• Pennsylvania Federal Court Finds No TCPA Exemption for Debt Collection Autodialed Calls to Cell Phone
  • September 11, 2013 | Authors: Ben Katz; Zachary D. Miller
  • Law Firm: Burr & Forman LLP - Nashville Office
  • In Forrest v. Genpact Servs., LLC, 3:12-CV-2249, 2013 WL 4516479 (M.D. Pa. Aug. 26, 2013), the United States District Court for the Middle District of Pennsylvania held that a plaintiff bringing a Telephone Consumer Protection Act (“TCPA”) claim under 47 U.S.C. § 227(b)(1)(A) is not required to allege that she actually answered the phone calls placed to her cellular telephone.

    Defendant Genpact Services, LLC, admitted to calling Plaintiff’s cellular telephone over 225 times in a 54-day period using an automatic telephone dialing system. Plaintiff brought a TCPA claim against Defendant for placing these calls to her cellular telephone without her consent.

    Defendant moved to dismiss the TCPA action, arguing that Plaintiff failed to specifically allege in her complaint that she answered the phone calls. A claim under 47 U.S.C. § 227(b)(1)(A)(iii) has three elements: (1) “to make a call (other than a call made for emergency purposes or made with the prior express consent of the called party);” (2) using any automatic telephone dialing system or an artificial or prerecorded voice;” and (3) “to any telephone number assigned to a paging service, cellular telephone service, specialized mobile radio service, or other radio common carrier service, or any service for which the called party is charged for the call.”

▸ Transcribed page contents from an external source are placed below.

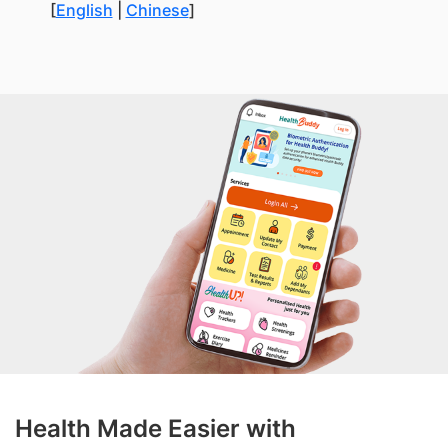
[
English
|
Chinese
]
Health Made Easier with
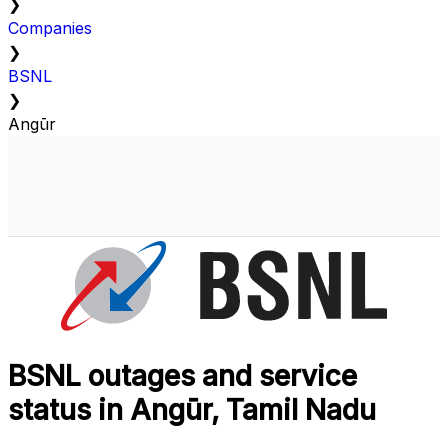
❯
Companies
❯
BSNL
❯
Angūr
BSNL outages and service
status in Angūr, Tamil Nadu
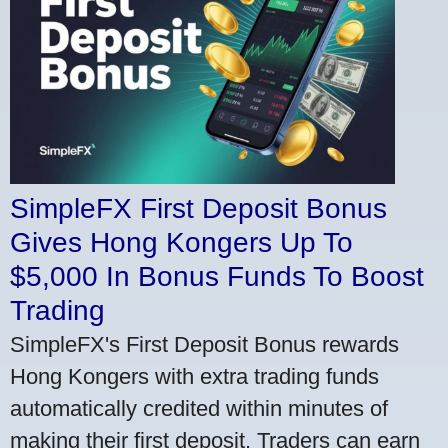
SimpleFX First Deposit Bonus
Gives Hong Kongers Up To
$5,000 In Bonus Funds To Boost
Trading
SimpleFX's First Deposit Bonus rewards
Hong Kongers with extra trading funds
automatically credited within minutes of
making their first deposit. Traders can earn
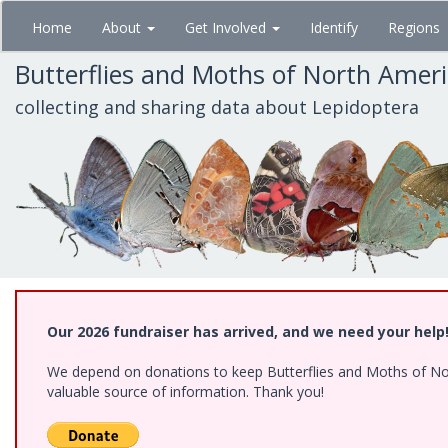
Skip
Home
About
Get Involved
Identify
Regions
to
main
Butterflies and Moths of North Amer
content
collecting and sharing data about Lepidoptera
Our 2026 fundraiser has arrived, and we need your help
We depend on donations to keep Butterflies and Moths of North
valuable source of information. Thank you!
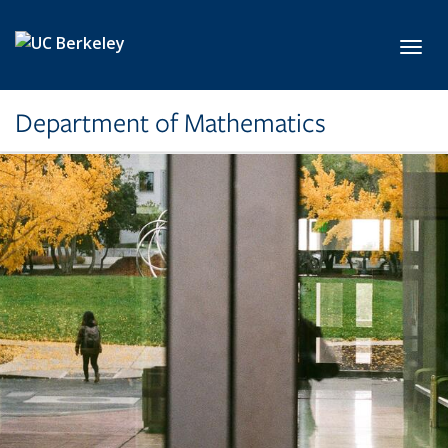
Skip to main content
Toggl
Department of Mathematics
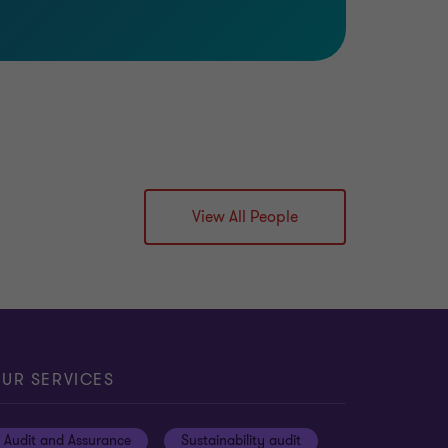
View All People
UR SERVICES
Audit and Assurance
Sustainability audit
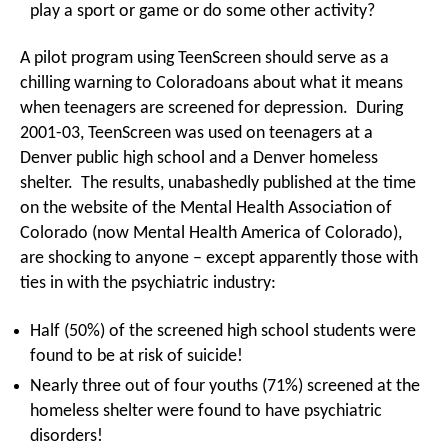
play a sport or game or do some other activity?
A pilot program using TeenScreen should serve as a
chilling warning to Coloradoans about what it means
when teenagers are screened for depression. During
2001-03, TeenScreen was used on teenagers at a
Denver public high school and a Denver homeless
shelter. The results, unabashedly published at the time
on the website of the Mental Health Association of
Colorado (now Mental Health America of Colorado),
are shocking to anyone – except apparently those with
ties in with the psychiatric industry:
Half (50%) of the screened high school students were
found to be at risk of suicide!
Nearly three out of four youths (71%) screened at the
homeless shelter were found to have psychiatric
disorders!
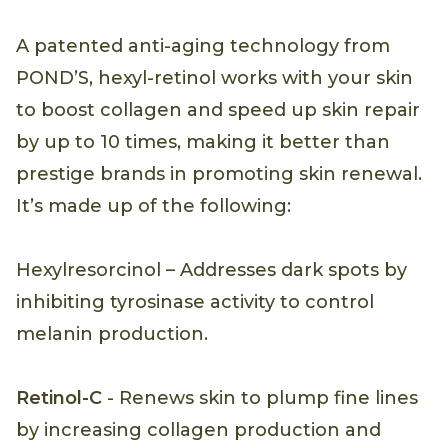
A patented anti-aging technology from
POND’S, hexyl-retinol works with your skin
to boost collagen and speed up skin repair
by up to 10 times, making it better than
prestige brands in promoting skin renewal.
It’s made up of the following:
Hexylresorcinol – Addresses dark spots by
inhibiting tyrosinase activity to control
melanin production.
Retinol-C
- Renews skin to plump fine lines
by increasing collagen production and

    The Court held that the pleading elements do not require Plaintiff to allege that she answered the phone calls placed to her cellular telephone. In finding that Plaintiff set forth a cause of action under the TCPA, the Court held that the determination as to whether Plaintiff answered the phone calls is best addressed after discovery has been completed. While punting on the issue as to whether section 227(b)(1)(A)(iii) distinguishes between answered and unanswered calls, the Court noted that the Ninth Circuit Court of Appeals, in defining the phrase “to make any call” under 47 U.S.C. § 227(b)(1)(A), determined this includes “to communicate with or try to get into communication with a person by a telephone.” Satterfield v. Simon & Schuster, Inc., 569 F.3d 946, 954 (9th Cir.2009). This reference to Satterfield indicates that the Court is not of the belief that it matters whether Plaintiff answered the phone calls placed to her cell phone, only that Defendant tried to communicate with her.

    Defendant also attacked the TCPA claim on the basis that the phone calls made to Plaintiff’s cellular telephone were made for debt collection purposes, and therefore do not fall under the ambit of the TCPA. Specifically, Defendant argues that debt collection phone calls fall under the codified FCC exemption for calls made to a person with whom there is an established business relationship. Subsequent to the parties briefing this issue, the United States Court of Appeals for the Third Circuit addressed the issue and held that “there is not established business relationship or debt collection exemption that applies to autodialed calls made to cellular telephones.” Gager v. Dell Financial Services, LLC, 2013 U.S.App. LEXIS 17579, *20 (3d Cir.2013). Applying Gager, the Court rejected Defendant’s argument that Plaintiff failed to state a claim under the TCPA because the TCPA does not apply to debt collection calls.